In July 2009, the five departments jointly issued the "Opinions on Consolidating and Developing the New Rural Cooperative Medical System," Wei Nongwei Fa [2009] No. 68, once again made clear: " Steady development of the New Rural Cooperative Medical System," "Gradually increase the level of funding, improve the funding mechanism ", "adjusting the New Rural Cooperative Compensation Program to benefit the rural population more", "standardizing the behavior of medical services and controlling unreasonable increases in medical costs", "adhering to a convenient way of accessing medical care and settling accounts, and doing a good job of enrolling the floating population in the New Rural Cooperative System. The government has also taken steps to "improve the management and operation system and enhance the service capacity of the management and operation system" and "strengthen the connection between the new rural cooperative system and other related systems". It is necessary to do a good job of connecting the New Farmers' Cooperative, the basic medical insurance for urban residents and the basic medical insurance system for urban workers in terms of relevant policies and handling services, not only to ensure that everyone can enjoy basic medical protection, but also to avoid duplication of enrollment and treatment, and to promote the smooth and coordinated development of the three systems. The consolidation and development of the new rural cooperative system concerns the immediate interests of hundreds of millions of farmers and is a major livelihood project. All departments should, according to their respective responsibilities, actively support, *** with Promote the consolidation and improvement of the new rural cooperative system, sustainable development.

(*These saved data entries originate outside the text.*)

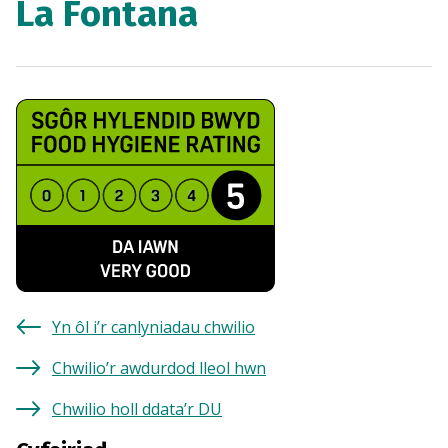
La Fontana
Yn ôl i’r canlyniadau chwilio
Chwilio’r awdurdod lleol hwn
Chwilio holl ddata’r DU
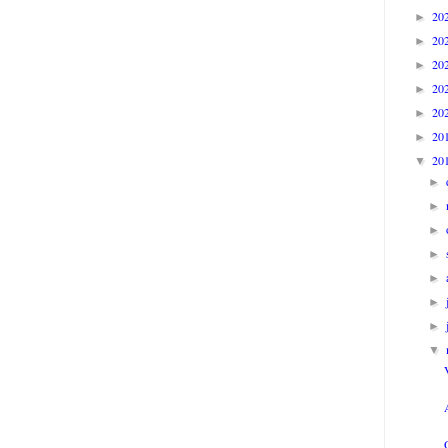
20
►
20
►
20
►
20
►
20
►
20
►
20
▼
►
►
►
►
►
►
►
▼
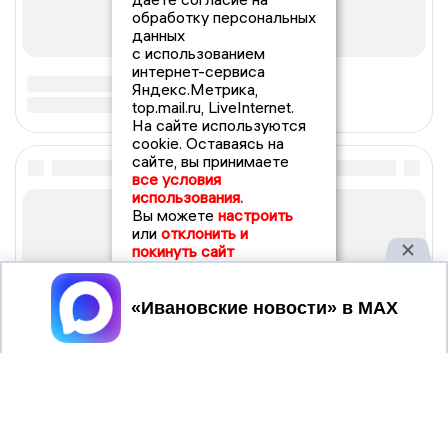
обработку персональных
данных
с использованием
интернет-сервиса
Яндекс.Метрика,
top.mail.ru, LiveInternet.
На сайте используются
cookie. Оставаясь на
сайте, вы принимаете
все условия
использования.
Вы можете
настроить
или
отклонить и
покинуть сайт
Принять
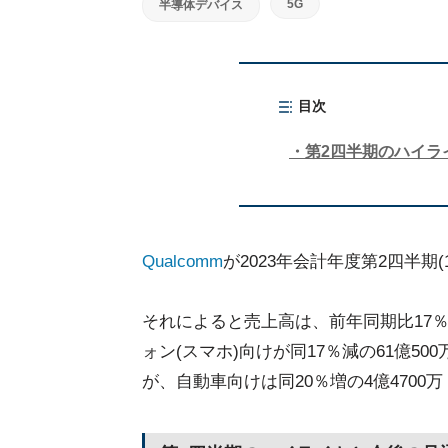
5G
半導体デバイス
目次
第2四半期のハイラ
Qualcomm
が2023年会計年度第2四半期
それによると売上高は、前年同期比17％
ォン(スマホ)向けが同17％減の61億50
が、自動車向けは同20％増の4億4700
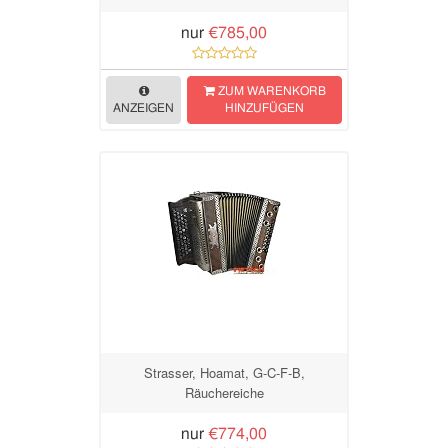
nur
€785,00
ZUM WARENKORB
ANZEIGEN
HINZUFÜGEN
Strasser, Hoamat, G-C-F-B,
Räuchereiche
nur
€774,00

At the end of 2010, a total of 3.3 billion people enjoyed the new rural cooperative reimbursement and compensation treatment, the establishment of the new rural cooperative system, effectively alleviating the economic burden of farmers' diseases, and promoting the use of medical services, the protection of farmers' health gradually appeared, and all walks of life in the community to give a high degree of attention to the new rural cooperative system.

By 2011, the new rural cooperative system had made new progress. The number of people covered has remained stable, and the level of financing has increased significantly. In 2011, the number of people participating in the NPIC nationwide was 832 million, with a participation rate of more than 96%, continuing to stabilize at a high level.